Sorry for the late responses; with classes, meetings, office hours, baby, and so on, I can't respond as fast as I'd like, but I'm really grateful for all the great responses.

Thanks, James for the ideas you've suggested; I summarize them thus:
* Publication date cut-off: We'll play with these and see how many we're left with.
* Randomize: ha ha ha
* Topic/empirical vs. conceptual/quantitative vs. qualitative: Actually, one of the features of our review is that we explicitly want to include non-computer science works in our review, many of which are conceptual, qualitative, and covering unusual topics (e.g. music). Any of these criteria would systematically exclude these articles. Unfortunately, we see that our journal vs. conference cut-off systematically excludes many computer science articles :-(
* Cited articles: We hadn't thought about this; I'll talk more about it in responding to Travis' thread.
* Adding more reviewers: I'll follow up on this in responding to Reid's thread.

Thanks a lot.

~ Chitu

-------- Message original --------
Sujet: Re: [Wiki-research-l] Wikipedia literature review - include or    exclude conference articles (was Request to verify articles    for Wikipedia literature review)
De : James Howison <james@howison.name>
Pour : Research into Wikimedia content and communities
    <wiki-research-l@lists.wikimedia.org>
Date : 15/03/2011 4:57 PM
I am a little sheepish; clearly you've really struggled with this, it's certainly a huge amount of papers.

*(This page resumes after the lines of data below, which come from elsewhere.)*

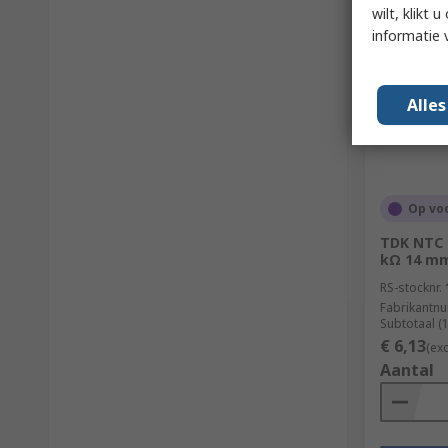
wilt, klikt
informatie 
Alle
Op vo
TDK NTC 
kΩ 14 m
RS-stocknr.
Fabrikantn
Subtotaal (
€ 6,13
(ex
Aantal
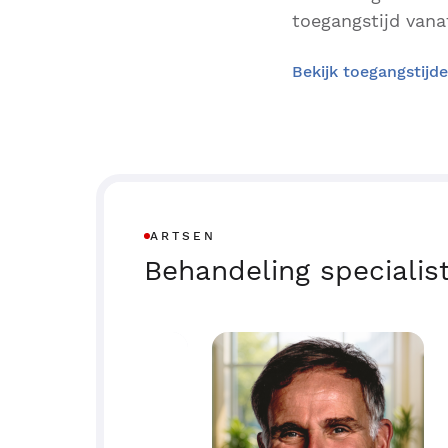
toegangstijd vanaf
Bekijk toegangstijd
ARTSEN
Behandeling specialis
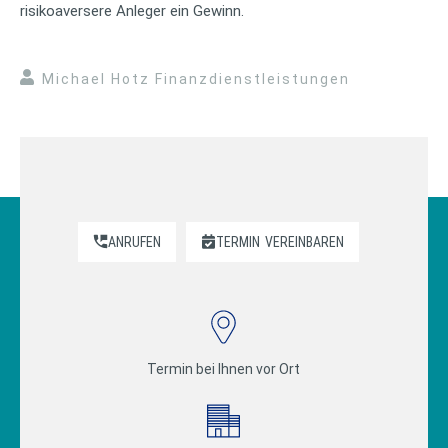
risikoaversere Anleger ein Gewinn.
Michael Hotz Finanzdienstleistungen
ANRUFEN
TERMIN
VEREINBAREN
Termin bei Ihnen vor Ort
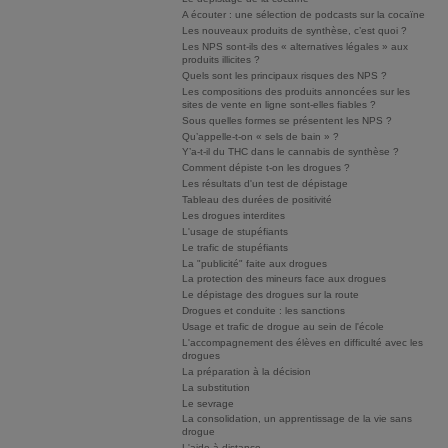
A écouter : une sélection de podcasts sur la cocaïne
Les nouveaux produits de synthèse, c’est quoi ?
Les NPS sont-ils des « alternatives légales » aux
produits illicites ?
Quels sont les principaux risques des NPS ?
Les compositions des produits annoncées sur les
sites de vente en ligne sont-elles fiables ?
Sous quelles formes se présentent les NPS ?
Qu’appelle-t-on « sels de bain » ?
Y’a-t-il du THC dans le cannabis de synthèse ?
Comment dépiste t-on les drogues ?
Les résultats d'un test de dépistage
Tableau des durées de positivité
Les drogues interdites
L'usage de stupéfiants
Le trafic de stupéfiants
La "publicité" faite aux drogues
La protection des mineurs face aux drogues
Le dépistage des drogues sur la route
Drogues et conduite : les sanctions
Usage et trafic de drogue au sein de l'école
L'accompagnement des élèves en difficulté avec les
drogues
La préparation à la décision
La substitution
Le sevrage
La consolidation, un apprentissage de la vie sans
drogue
L'aide à distance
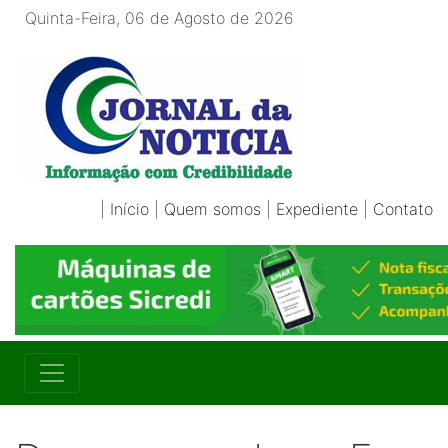
Quinta-Feira, 06 de Agosto de 2026
|
Início
|
Quem somos
|
Expediente
|
Contato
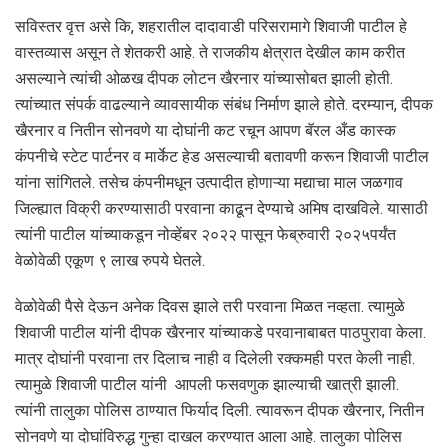
सविस्तर वृत्त असे कि, शहरातील दादावाडी परिसरामागे शिवाजी पाटील हे
वास्तव्यास असून ते शेतकरी आहे. ते राजकीय क्षेत्रात देखील काम करीत
असल्याने त्यांची ओळख दीपक लोटन खैरनार यांच्यासोबत झाली होती.
त्यांच्यात संपर्क वाढल्याने व्यावसायीक संबंध निर्माण झाले होते. दरम्यान, दीपक
खैरनार व नितीन सोनवणे या दोघांनी कट रचून आपण बॅरल अँड कास्क
कंपनीचे स्टेट पार्टनर व मार्केट हेड असल्याची बतावणी करून शिवाजी पाटील
यांना सांगितले. तसेच कंपनीमधून उत्पादीत होणाऱ्या मद्याचा माल जळगाव
जिल्ह्यात विक्री करण्यासाठी परवाना काढून देण्याचे अमिष दाखविले. यासाठी
त्यांनी पाटील यांच्याकडून नोव्हेंबर २०२२ पासून फेब्रुवारी २०२५पर्यंत
वेळोवेळी एकूण ९ लाख रुपये घेतले.
वेळोवेळी पैसे देऊन अनेक दिवस झाले तरी परवाना मिळत नव्हता. त्यामुळे
शिवाजी पाटील यांनी दीपक खैरनार यांच्याकडे परवानाबाबत पाठपुरावा केला.
मात्र दोघांनी परवाना तर दिलाच नाही व दिलेली रक्कमही परत केली नाही.
त्यामुळे शिवाजी पाटील यांनी आपली फसवणुक झाल्याची खात्री झाली.
त्यांनी तालुका पोलिस ठाण्यात फिर्याद दिली. त्यावरून दीपक खैरनार, नितीन
सोनवणे या दोघांविरुद्ध गुन्हा दाखल करण्यात आला आहे. तालुका पोलिस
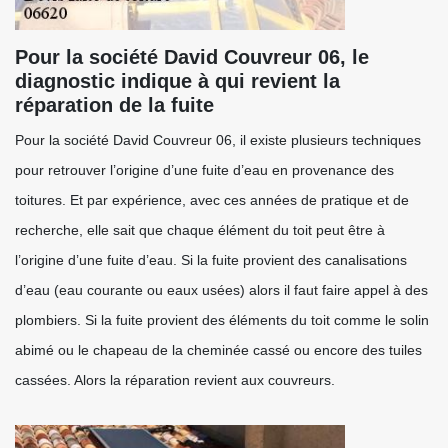
Pour la société David Couvreur 06, le
diagnostic indique à qui revient la
réparation de la fuite
Pour la société David Couvreur 06, il existe plusieurs techniques
pour retrouver l’origine d’une fuite d’eau en provenance des
toitures. Et par expérience, avec ces années de pratique et de
recherche, elle sait que chaque élément du toit peut être à
l’origine d’une fuite d’eau. Si la fuite provient des canalisations
d’eau (eau courante ou eaux usées) alors il faut faire appel à des
plombiers. Si la fuite provient des éléments du toit comme le solin
abimé ou le chapeau de la cheminée cassé ou encore des tuiles
cassées. Alors la réparation revient aux couvreurs.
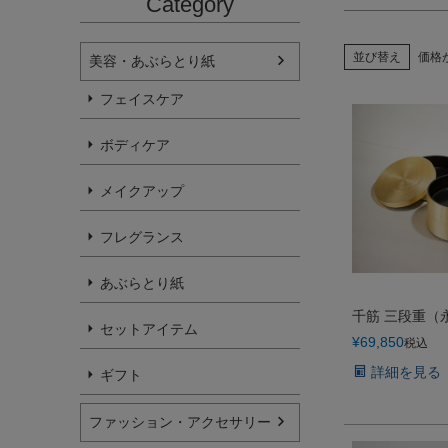
Category
並び替え
価格
美容・あぶらとり紙
フェイスケア
ボディケア
メイクアップ
フレグランス
あぶらとり紙
千筋 三段重（
セットアイテム
¥
69,850
税込
詳細を見る
ギフト
ファッション・アクセサリー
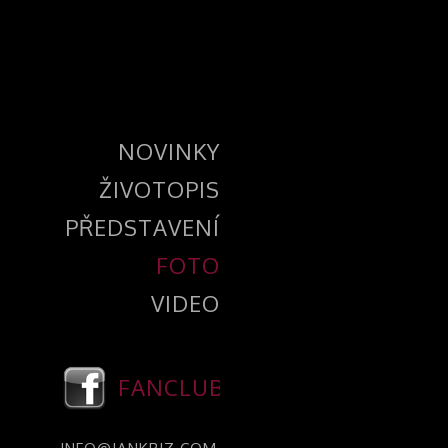
NOVINKY
ŽIVOTOPIS
PŘEDSTAVENÍ
FOTO
VIDEO
FANCLUB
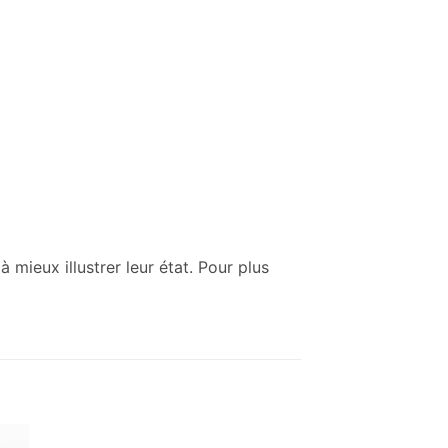
mieux illustrer leur état. Pour plus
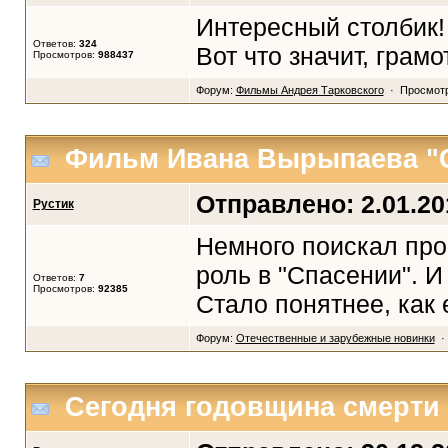
Интересный столбик! 
Ответов:
324
Вот что значит, грам
Просмотров:
988437
Форум:
Фильмы Андрея Тарковского
· Просмотр
Фильм Ивана Вырыпаева "
Отправлено: 2.01.201
Рустик
Немного поискал про
роль в "Спасении". И
Ответов:
7
Просмотров:
92385
Стало понятнее, как 
Форум:
Отечественные и зарубежные новинки
· 
Сегодня годовщина смерти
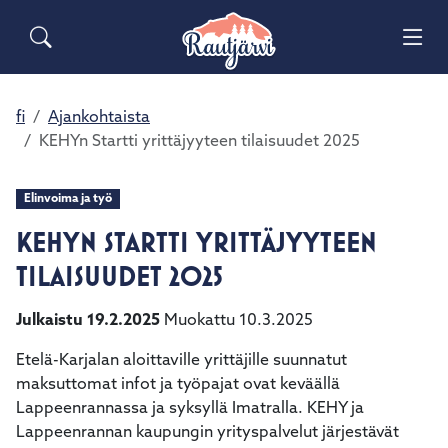
Siirry pääsisältöön
Siirry päävalikkoon
Sähköiset lomakkeet
Haku
Asuminen ja ympäristö
Palaute
Vai
Valitse
Yhteystiedot
käytettävissä
Matkailuinfo
Opetus ja kasvatus
fi
Ajankohtaista
Vai
oleva
KEHYn Startti yrittäjyyteen tilaisuudet 2025
tulos
Hyvinvointi ja terveys
ylös-
Vai
ja
Elinvoima ja työ
alasnuolilla.
Kulttuuri ja vapaa-aika
KEHYN STARTTI YRITTÄJYYTEEN
Vai
Siirry
valittuun
TILAISUUDET 2025
Kunta ja päätöksenteko
hakutulokseen
Vai
painamalla
Julkaistu 19.2.2025
Muokattu 10.3.2025
enteriä.
Elinvoima ja työ
Vai
Etelä-Karjalan aloittaville yrittäjille suunnatut
Kosketuslaitteiden
maksuttomat infot ja työpajat ovat keväällä
käyttäjät
Lappeenrannassa ja syksyllä Imatralla. KEHY ja
voivat
Lappeenrannan kaupungin yrityspalvelut järjestävät
käyttää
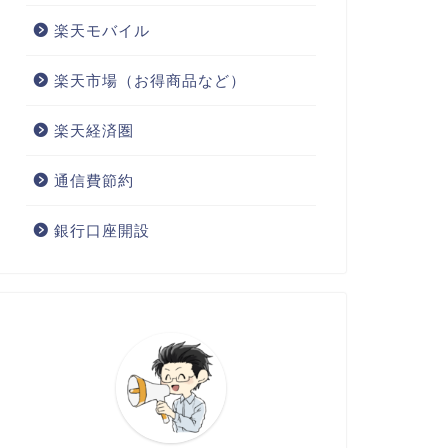
楽天モバイル
楽天市場（お得商品など）
楽天経済圏
通信費節約
銀行口座開設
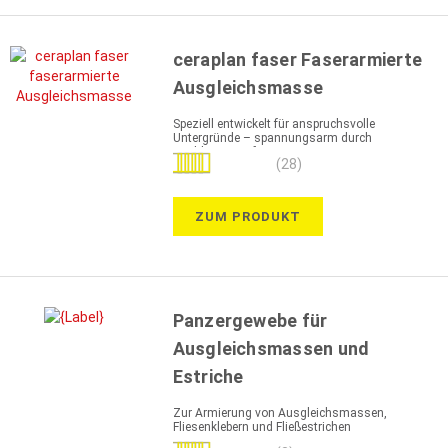
ceraplan faser Faserarmierte
Ausgleichsmasse
Speziell entwickelt für anspruchsvolle
Untergründe – spannungsarm durch
Hochleistungsfaser
Bewertung:
(28)
100%
ZUM PRODUKT
Panzergewebe für
Ausgleichsmassen und
Estriche
Zur Armierung von Ausgleichsmassen,
Fliesenklebern und Fließestrichen
Bewertung:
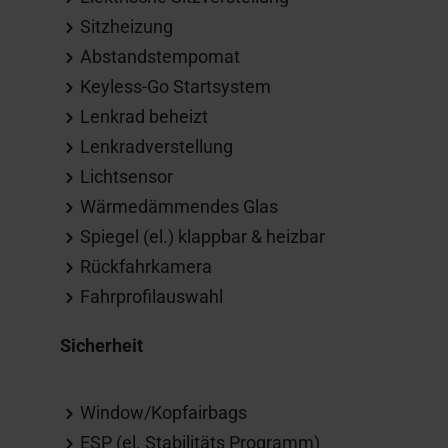
Sitzheizung
Abstandstempomat
Keyless-Go Startsystem
Lenkrad beheizt
Lenkradverstellung
Lichtsensor
Wärmedämmendes Glas
Spiegel (el.) klappbar & heizbar
Rückfahrkamera
Fahrprofilauswahl
Sicherheit
Window/Kopfairbags
ESP (el. Stabilitäts Programm)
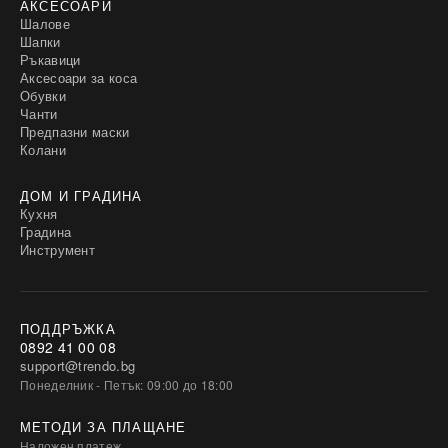
АКСЕСОАРИ
Шалове
Шапки
Ръкавици
Аксесоари за коса
Обувки
Чанти
Предпазни маски
Колани
ДОМ И ГРАДИНА
Кухня
Градина
Инструмент
ПОДДРЪЖКА
0892 41 00 08
support@trendo.bg
Понеделник - Петък: 09:00 до 18:00
МЕТОДИ ЗА ПЛАЩАНЕ
Наложен платеж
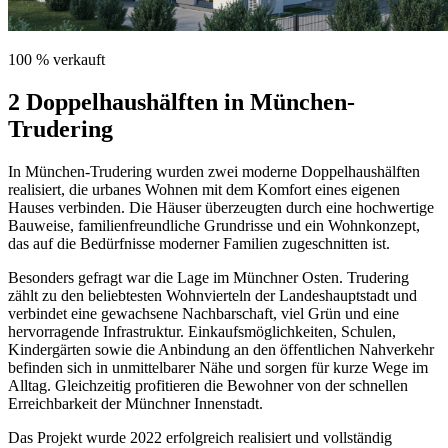
100 % verkauft
2 Doppelhaushälften in München-
Trudering
In München-Trudering wurden zwei moderne Doppelhaushälften
realisiert, die urbanes Wohnen mit dem Komfort eines eigenen
Hauses verbinden. Die Häuser überzeugten durch eine hochwertige
Bauweise, familienfreundliche Grundrisse und ein Wohnkonzept,
das auf die Bedürfnisse moderner Familien zugeschnitten ist.
Besonders gefragt war die Lage im Münchner Osten. Trudering
zählt zu den beliebtesten Wohnvierteln der Landeshauptstadt und
verbindet eine gewachsene Nachbarschaft, viel Grün und eine
hervorragende Infrastruktur. Einkaufsmöglichkeiten, Schulen,
Kindergärten sowie die Anbindung an den öffentlichen Nahverkehr
befinden sich in unmittelbarer Nähe und sorgen für kurze Wege im
Alltag. Gleichzeitig profitieren die Bewohner von der schnellen
Erreichbarkeit der Münchner Innenstadt.
Das Projekt wurde 2022 erfolgreich realisiert und vollständig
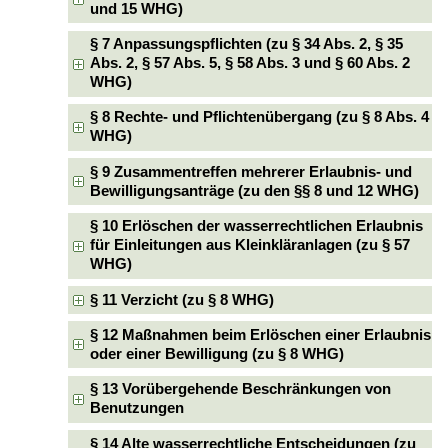
und 15 WHG)
§ 7 Anpassungspflichten (zu § 34 Abs. 2, § 35
Abs. 2, § 57 Abs. 5, § 58 Abs. 3 und § 60 Abs. 2
WHG)
§ 8 Rechte- und Pflichtenübergang (zu § 8 Abs. 4
WHG)
§ 9 Zusammentreffen mehrerer Erlaubnis- und
Bewilligungsanträge (zu den §§ 8 und 12 WHG)
§ 10 Erlöschen der wasserrechtlichen Erlaubnis
für Einleitungen aus Kleinkläranlagen (zu § 57
WHG)
§ 11 Verzicht (zu § 8 WHG)
§ 12 Maßnahmen beim Erlöschen einer Erlaubnis
oder einer Bewilligung (zu § 8 WHG)
§ 13 Vorübergehende Beschränkungen von
Benutzungen
§ 14 Alte wasserrechtliche Entscheidungen (zu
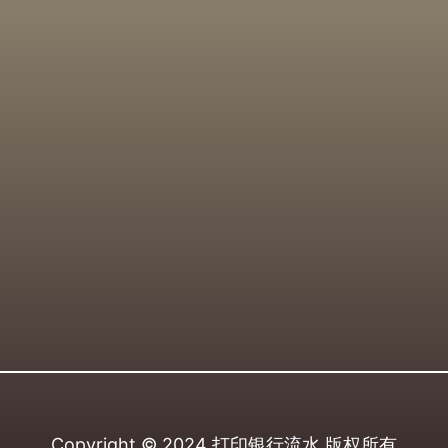
Copyright © 2024
打印银行流水
版权所有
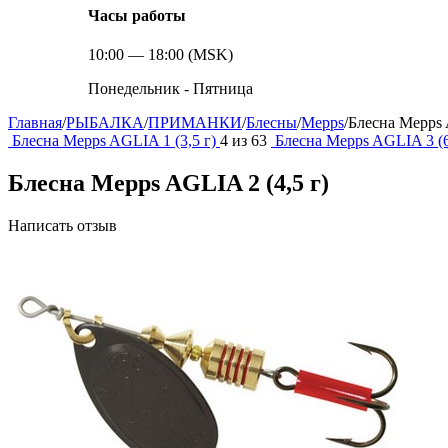
Часы работы
10:00 — 18:00 (MSK)
Понедельник - Пятница
Главная
/
РЫБАЛКА
/
ПРИМАНКИ
/
Блесны
/
Mepps
/
Блесна Mepps 
Блесна Mepps AGLIA 1 (3,5 г)
4
из
63
Блесна Mepps AGLIA 3 (6
Блесна Mepps AGLIA 2 (4,5 г)
Написать отзыв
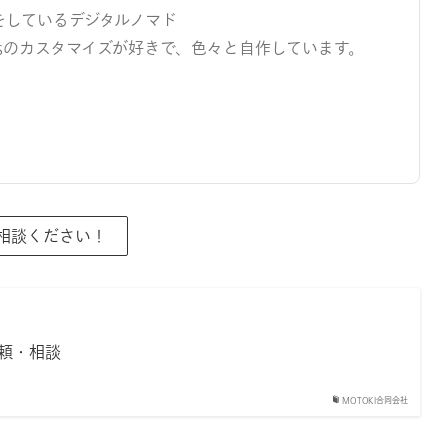
をしているデジタルノマド
ressのカスタマイズが好きで、色々と自作しています。
ご相談ください！
頼・相談
MOTOKI合同会社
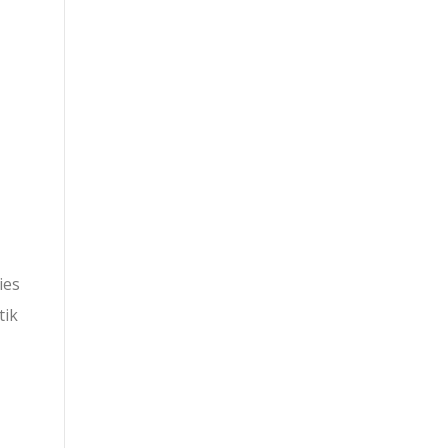
ies
tik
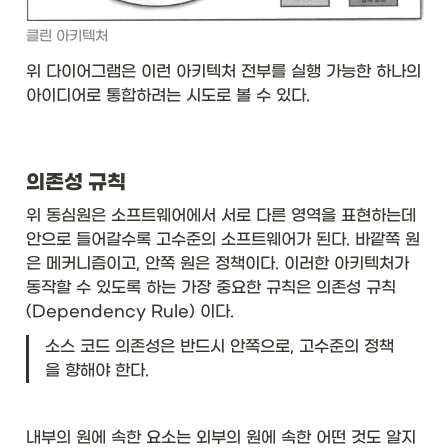
클린 아키텍처
위 다이어그램은 이런 아키텍처 전부를 실행 가능한 하나의 
아이디어로 통합하려는 시도로 볼 수 있다. 
의존성 규칙
위 동심원은 소프트웨어에서 서로 다른 영역을 표현하는데 
안으로 들어갈수록 고수준의 소프트웨어가 된다. 바깥쪽 원
은 메커니즘이고, 안쪽 원은 정책이다. 이러한 아키텍처가 
동작할 수 있도록 하는 가장 중요한 규칙은 의존성 규칙
(Dependency Rule) 이다. 
소스 코드 의존성은 반드시 안쪽으로, 고수준의 정책
을 향해야 한다. 
내부의 원에 속한 요소는 외부의 원에 속한 어떤 것도 알지 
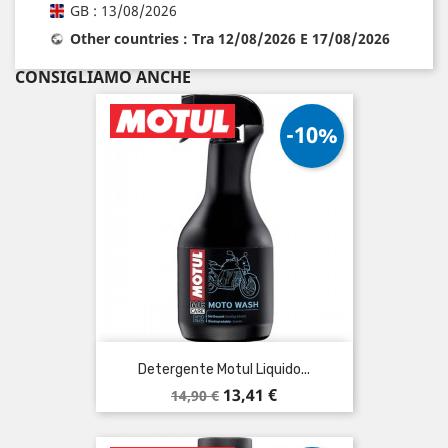
GB : 13/08/2026
Other countries : Tra 12/08/2026 E 17/08/2026
CONSIGLIAMO ANCHE
-10%
Detergente Motul Liquido...
Prezzo
Prezzo
13,41 €
14,90 €
base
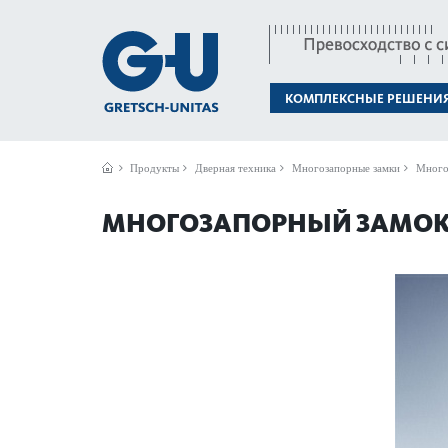
КОМПЛЕКСНЫЕ РЕШЕНИ
Продукты
Дверная техника
Многозапорные замки
Многоз
МНОГОЗАПОРНЫЙ ЗАМОК G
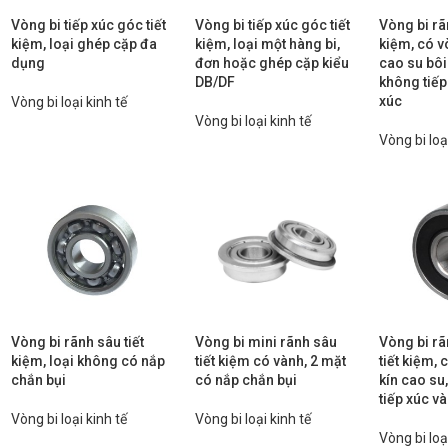
Vòng bi tiếp xúc góc tiết
Vòng bi tiếp xúc góc tiết
Vòng bi rã
kiệm, loại ghép cặp đa
kiệm, loại một hàng bi,
kiệm, có 
dụng
đơn hoặc ghép cặp kiểu
cao su bôi 
DB/DF
không tiếp
xúc
Vòng bi loại kinh tế
Vòng bi loại kinh tế
Vòng bi loạ
Vòng bi rãnh sâu tiết
Vòng bi mini rãnh sâu
Vòng bi rã
kiệm, loại không có nắp
tiết kiệm có vành, 2 mặt
tiết kiệm,
chắn bụi
có nắp chắn bụi
kín cao su
tiếp xúc và
Vòng bi loại kinh tế
Vòng bi loại kinh tế
Vòng bi loạ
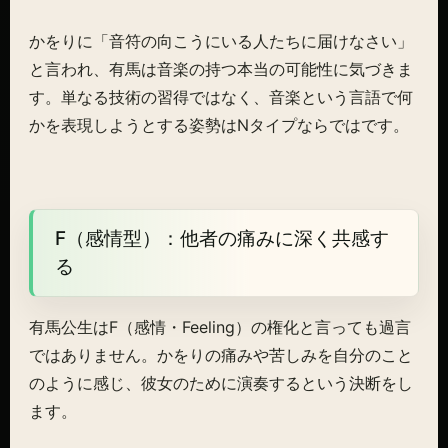
かをりに「音符の向こうにいる人たちに届けなさい」
と言われ、有馬は音楽の持つ本当の可能性に気づきま
す。単なる技術の習得ではなく、音楽という言語で何
かを表現しようとする姿勢はNタイプならではです。
F（感情型）：他者の痛みに深く共感す
る
有馬公生はF（感情・Feeling）の権化と言っても過言
ではありません。かをりの痛みや苦しみを自分のこと
のように感じ、彼女のために演奏するという決断をし
ます。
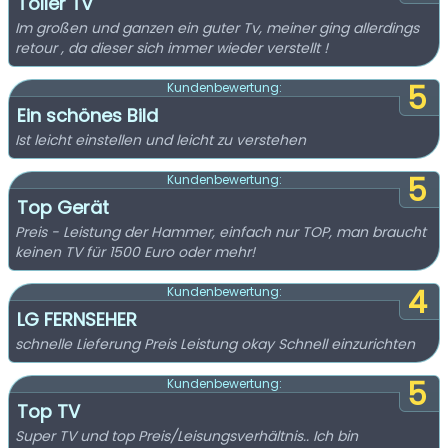
Toller Tv
Im großen und ganzen ein guter Tv, meiner ging allerdings
retour , da dieser sich immer wieder verstellt !
5
Kundenbewertung:
Ein schönes Bild
Ist leicht einstellen und leicht zu verstehen
5
Kundenbewertung:
Top Gerät
Preis - Leistung der Hammer, einfach nur TOP, man braucht
keinen TV für 1500 Euro oder mehr!
4
Kundenbewertung:
LG FERNSEHER
schnelle Lieferung Preis Leistung okay Schnell einzurichten
5
Kundenbewertung:
Top TV
Super TV und top Preis/Leisungsverhältnis.. Ich bin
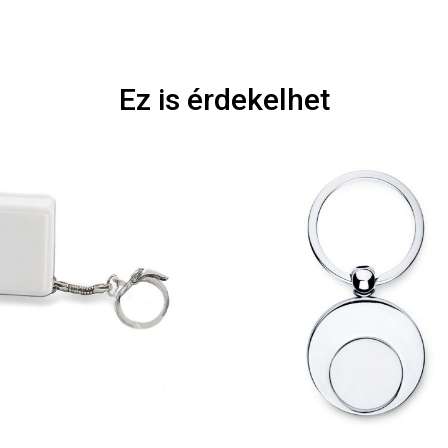
Ez is érdekelhet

I'm tempted to ask what happens if you cut by publication date, but I suspect that that doesn't help much because of the accelerating rate of publication. In any case not entirely sure of the justification for not including older things, it's not as though one stops knowing them :)

Ah, I know: randomize ;) Ok, that's not really in the spirit of a review article.

Have you considered cutting by some first quick pass characteristics, such as topic (using some framework relevant to your interests, we used Input-Process-Output for organizing studies of FLOSS)/empirical vs conceptual/perhaps even quant. vs qual.  That is, of course, a lot of work just there but it seems to deal with the selection bias the best. That would also help give a conceptual focus to the review article.

To avoid the full selection bias of excluding conferences, perhaps you could include only those that are cited in your journal articles? (hmmm, issues there, but perhaps worth thinking about; could one seek out some variant of "the connected set" of articles, with some cutting factor on the strength of linkage to bring the number down to something managable?).

Adding people to your review team is another option, I'm sure you've thought about that. Difficulties there are obvious (a good review goes beyond 'tagging' articles and conducts cross-cutting conceptually organized perspective, hard to coordinate or build through disconnected work).

Best wishes for the work,
James

On Mar 15, 2011, at 14:56, Chitu Okoli wrote:

James and Travis, you bring up a point that we have struggled back and forth with for several months. We really, really would like to include conference articles, but we just can't see how we could handle many more articles than what we've got now. We've been working on and off on this project for over two years now. (You can find works in progress at the link at the bottom to my website.) We'd like to get it done eventually, and we can only handle so many articles.